(Plain-text engineering files)
··········
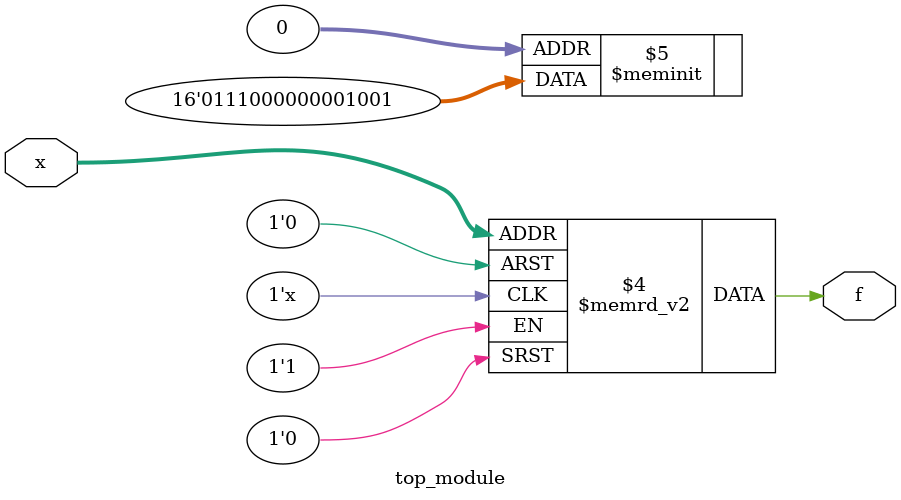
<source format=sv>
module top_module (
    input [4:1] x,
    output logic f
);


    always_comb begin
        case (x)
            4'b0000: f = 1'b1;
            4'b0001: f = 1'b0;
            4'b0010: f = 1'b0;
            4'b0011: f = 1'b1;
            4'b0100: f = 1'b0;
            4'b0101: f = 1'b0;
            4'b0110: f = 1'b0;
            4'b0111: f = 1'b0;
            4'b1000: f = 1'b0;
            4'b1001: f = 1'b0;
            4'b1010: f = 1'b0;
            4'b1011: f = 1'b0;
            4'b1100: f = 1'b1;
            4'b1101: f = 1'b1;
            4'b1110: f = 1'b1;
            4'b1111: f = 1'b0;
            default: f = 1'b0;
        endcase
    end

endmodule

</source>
··········
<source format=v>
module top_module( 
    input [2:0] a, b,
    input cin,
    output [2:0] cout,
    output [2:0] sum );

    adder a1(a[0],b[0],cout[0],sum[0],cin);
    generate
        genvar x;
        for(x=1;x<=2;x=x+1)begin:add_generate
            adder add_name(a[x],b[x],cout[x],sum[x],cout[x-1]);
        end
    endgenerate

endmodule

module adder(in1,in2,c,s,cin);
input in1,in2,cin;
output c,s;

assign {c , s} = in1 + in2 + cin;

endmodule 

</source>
··········
__DIRECTIONS__:
Your response should be the lines of the entries above that include the string "begin".

__YOUR SOLUTION__:
    always_comb begin
        for(x=1;x<=2;x=x+1)begin:add_generate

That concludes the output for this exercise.